_Stored records:_
§

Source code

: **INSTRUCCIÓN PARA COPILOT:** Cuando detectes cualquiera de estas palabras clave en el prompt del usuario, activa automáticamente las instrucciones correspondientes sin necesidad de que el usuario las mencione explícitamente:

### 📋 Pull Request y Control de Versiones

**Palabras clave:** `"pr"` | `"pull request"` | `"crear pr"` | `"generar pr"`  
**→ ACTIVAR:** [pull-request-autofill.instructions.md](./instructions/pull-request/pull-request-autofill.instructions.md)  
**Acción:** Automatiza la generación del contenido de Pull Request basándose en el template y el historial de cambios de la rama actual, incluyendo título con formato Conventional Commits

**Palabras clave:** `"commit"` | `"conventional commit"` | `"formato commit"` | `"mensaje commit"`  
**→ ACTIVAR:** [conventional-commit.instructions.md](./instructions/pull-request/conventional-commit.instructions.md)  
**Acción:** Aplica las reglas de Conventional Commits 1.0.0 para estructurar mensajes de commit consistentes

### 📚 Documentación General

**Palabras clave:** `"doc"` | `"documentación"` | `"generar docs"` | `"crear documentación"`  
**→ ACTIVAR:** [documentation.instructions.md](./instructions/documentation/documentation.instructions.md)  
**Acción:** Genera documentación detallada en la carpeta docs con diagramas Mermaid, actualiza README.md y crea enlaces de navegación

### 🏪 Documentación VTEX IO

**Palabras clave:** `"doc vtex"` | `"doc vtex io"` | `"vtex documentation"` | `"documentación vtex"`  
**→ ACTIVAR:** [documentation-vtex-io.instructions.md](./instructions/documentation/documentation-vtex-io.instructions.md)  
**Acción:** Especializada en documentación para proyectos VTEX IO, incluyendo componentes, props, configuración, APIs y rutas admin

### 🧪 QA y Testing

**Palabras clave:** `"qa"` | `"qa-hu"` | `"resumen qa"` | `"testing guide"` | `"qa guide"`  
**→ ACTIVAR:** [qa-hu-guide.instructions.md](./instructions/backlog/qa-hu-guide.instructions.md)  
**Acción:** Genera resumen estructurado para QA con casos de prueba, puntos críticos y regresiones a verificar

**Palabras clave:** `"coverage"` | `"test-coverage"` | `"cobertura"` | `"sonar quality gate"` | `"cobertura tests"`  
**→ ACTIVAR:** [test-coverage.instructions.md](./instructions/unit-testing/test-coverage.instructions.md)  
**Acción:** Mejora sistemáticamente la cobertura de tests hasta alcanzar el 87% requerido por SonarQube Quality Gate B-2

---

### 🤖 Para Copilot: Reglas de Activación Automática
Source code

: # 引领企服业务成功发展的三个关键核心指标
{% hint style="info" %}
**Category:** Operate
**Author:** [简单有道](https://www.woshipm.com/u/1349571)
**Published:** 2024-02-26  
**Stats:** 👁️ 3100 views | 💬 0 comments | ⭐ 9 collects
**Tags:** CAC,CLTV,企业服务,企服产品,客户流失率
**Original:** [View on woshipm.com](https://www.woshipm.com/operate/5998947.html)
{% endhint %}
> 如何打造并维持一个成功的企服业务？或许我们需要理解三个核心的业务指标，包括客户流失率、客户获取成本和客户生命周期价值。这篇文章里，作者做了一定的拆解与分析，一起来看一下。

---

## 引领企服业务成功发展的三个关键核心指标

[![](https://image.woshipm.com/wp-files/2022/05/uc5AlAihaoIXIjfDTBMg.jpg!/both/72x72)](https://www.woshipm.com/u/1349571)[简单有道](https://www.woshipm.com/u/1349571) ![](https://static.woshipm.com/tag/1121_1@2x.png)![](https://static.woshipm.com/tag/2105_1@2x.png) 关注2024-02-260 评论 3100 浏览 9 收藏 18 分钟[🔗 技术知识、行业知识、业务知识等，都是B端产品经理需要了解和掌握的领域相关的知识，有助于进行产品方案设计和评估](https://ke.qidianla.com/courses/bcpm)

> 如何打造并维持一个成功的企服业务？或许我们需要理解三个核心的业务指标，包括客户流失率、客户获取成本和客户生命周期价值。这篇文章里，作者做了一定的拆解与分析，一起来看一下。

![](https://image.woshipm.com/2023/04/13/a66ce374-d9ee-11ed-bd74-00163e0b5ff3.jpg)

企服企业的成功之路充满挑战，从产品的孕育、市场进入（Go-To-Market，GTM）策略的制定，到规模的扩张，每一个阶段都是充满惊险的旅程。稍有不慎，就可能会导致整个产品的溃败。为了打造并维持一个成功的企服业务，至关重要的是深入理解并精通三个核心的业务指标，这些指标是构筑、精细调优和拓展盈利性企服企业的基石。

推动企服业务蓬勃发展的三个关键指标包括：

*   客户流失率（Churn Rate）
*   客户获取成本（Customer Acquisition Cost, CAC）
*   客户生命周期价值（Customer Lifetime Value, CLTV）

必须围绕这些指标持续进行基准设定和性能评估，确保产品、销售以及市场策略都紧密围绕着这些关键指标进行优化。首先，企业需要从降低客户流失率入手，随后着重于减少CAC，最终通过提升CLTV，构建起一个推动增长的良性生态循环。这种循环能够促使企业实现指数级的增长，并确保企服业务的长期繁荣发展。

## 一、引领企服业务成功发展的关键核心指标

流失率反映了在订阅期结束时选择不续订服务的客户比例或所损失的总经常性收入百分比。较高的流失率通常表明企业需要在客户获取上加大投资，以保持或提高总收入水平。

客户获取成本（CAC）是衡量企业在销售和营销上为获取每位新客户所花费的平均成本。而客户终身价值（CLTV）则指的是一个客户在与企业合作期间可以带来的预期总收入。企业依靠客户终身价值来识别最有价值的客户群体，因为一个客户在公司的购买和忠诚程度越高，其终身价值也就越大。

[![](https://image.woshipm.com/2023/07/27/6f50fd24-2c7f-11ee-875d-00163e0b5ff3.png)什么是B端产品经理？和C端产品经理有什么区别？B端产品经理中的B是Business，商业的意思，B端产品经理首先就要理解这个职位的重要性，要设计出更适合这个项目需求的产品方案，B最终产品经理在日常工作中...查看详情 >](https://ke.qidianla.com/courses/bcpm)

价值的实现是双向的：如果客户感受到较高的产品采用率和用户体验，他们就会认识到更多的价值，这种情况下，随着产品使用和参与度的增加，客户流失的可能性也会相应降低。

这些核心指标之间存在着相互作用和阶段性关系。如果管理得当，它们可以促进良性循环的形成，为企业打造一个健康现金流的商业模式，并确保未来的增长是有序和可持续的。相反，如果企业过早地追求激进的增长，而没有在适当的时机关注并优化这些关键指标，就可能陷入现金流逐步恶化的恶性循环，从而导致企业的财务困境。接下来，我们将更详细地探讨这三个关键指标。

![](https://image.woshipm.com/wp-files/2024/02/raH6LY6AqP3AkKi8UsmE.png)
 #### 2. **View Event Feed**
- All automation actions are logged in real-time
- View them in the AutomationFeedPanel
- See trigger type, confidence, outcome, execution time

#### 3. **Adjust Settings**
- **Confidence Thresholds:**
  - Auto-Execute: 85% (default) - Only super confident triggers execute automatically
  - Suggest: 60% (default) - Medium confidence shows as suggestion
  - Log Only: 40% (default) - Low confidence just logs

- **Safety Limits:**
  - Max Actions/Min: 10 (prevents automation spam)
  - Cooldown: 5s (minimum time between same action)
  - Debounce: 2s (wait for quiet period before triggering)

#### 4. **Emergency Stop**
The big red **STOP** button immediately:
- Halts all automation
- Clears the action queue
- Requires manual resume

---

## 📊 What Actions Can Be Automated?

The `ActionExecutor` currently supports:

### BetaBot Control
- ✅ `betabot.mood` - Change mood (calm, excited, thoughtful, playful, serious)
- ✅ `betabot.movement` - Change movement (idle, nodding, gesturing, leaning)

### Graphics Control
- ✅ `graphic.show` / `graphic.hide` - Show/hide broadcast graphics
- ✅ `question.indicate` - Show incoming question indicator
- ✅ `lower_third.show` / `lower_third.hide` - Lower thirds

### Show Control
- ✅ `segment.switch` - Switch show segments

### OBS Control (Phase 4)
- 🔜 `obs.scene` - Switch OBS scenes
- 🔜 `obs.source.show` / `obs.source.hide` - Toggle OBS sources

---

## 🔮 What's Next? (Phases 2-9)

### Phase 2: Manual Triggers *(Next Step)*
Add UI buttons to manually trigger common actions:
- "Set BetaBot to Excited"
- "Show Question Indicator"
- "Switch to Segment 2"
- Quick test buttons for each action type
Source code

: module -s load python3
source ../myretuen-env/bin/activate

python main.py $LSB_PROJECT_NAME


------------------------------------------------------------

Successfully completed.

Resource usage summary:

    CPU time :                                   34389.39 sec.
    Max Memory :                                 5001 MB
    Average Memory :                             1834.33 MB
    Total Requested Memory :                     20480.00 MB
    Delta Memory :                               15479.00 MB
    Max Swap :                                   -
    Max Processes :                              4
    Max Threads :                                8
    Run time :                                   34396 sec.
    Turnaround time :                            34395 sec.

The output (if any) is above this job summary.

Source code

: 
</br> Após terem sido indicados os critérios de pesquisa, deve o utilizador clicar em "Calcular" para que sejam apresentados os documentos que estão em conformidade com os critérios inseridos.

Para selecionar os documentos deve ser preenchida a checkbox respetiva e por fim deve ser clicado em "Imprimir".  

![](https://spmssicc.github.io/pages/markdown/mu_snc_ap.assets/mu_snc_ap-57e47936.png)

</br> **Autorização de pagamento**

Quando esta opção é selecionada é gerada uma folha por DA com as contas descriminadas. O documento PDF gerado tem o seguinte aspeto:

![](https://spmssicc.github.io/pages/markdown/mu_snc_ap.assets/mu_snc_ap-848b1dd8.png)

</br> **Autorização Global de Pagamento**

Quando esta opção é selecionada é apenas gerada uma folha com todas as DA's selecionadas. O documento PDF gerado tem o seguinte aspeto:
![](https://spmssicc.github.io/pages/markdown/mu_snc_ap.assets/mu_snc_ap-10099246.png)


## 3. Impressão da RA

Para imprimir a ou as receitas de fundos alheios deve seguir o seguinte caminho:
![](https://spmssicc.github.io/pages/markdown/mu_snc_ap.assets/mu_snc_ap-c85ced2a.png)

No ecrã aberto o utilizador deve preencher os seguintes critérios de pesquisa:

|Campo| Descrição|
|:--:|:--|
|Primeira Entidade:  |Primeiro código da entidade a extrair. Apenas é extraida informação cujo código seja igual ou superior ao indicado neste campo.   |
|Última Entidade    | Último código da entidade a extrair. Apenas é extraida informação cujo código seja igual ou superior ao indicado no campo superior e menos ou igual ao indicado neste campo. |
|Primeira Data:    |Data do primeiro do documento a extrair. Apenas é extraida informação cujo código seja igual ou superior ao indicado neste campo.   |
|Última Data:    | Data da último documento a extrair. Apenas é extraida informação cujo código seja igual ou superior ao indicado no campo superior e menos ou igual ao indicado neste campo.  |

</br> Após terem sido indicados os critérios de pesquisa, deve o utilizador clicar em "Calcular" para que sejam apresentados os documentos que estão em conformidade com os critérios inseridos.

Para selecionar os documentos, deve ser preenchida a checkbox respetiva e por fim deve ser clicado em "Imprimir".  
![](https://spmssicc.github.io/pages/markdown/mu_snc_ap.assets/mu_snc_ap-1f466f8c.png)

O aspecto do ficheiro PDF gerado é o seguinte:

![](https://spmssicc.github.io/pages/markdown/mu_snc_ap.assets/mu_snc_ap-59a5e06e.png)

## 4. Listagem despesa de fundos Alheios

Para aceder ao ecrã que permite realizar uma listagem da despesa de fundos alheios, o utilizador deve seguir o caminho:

§

_Job item:_ Reproduce the lines starting at the one containing "The output (if" and ending at the one containing "No ecrã aberto", with both of those lines included.

_Exercise answer:_
The output (if any) is above this job summary.

Source code

: 
</br> Após terem sido indicados os critérios de pesquisa, deve o utilizador clicar em "Calcular" para que sejam apresentados os documentos que estão em conformidade com os critérios inseridos.

Para selecionar os documentos deve ser preenchida a checkbox respetiva e por fim deve ser clicado em "Imprimir".  

![](https://spmssicc.github.io/pages/markdown/mu_snc_ap.assets/mu_snc_ap-57e47936.png)

</br> **Autorização de pagamento**

Quando esta opção é selecionada é gerada uma folha por DA com as contas descriminadas. O documento PDF gerado tem o seguinte aspeto:

![](https://spmssicc.github.io/pages/markdown/mu_snc_ap.assets/mu_snc_ap-848b1dd8.png)

</br> **Autorização Global de Pagamento**

Quando esta opção é selecionada é apenas gerada uma folha com todas as DA's selecionadas. O documento PDF gerado tem o seguinte aspeto:
![](https://spmssicc.github.io/pages/markdown/mu_snc_ap.assets/mu_snc_ap-10099246.png)


## 3. Impressão da RA

Para imprimir a ou as receitas de fundos alheios deve seguir o seguinte caminho:
![](https://spmssicc.github.io/pages/markdown/mu_snc_ap.assets/mu_snc_ap-c85ced2a.png)

No ecrã aberto o utilizador deve preencher os seguintes critérios de pesquisa:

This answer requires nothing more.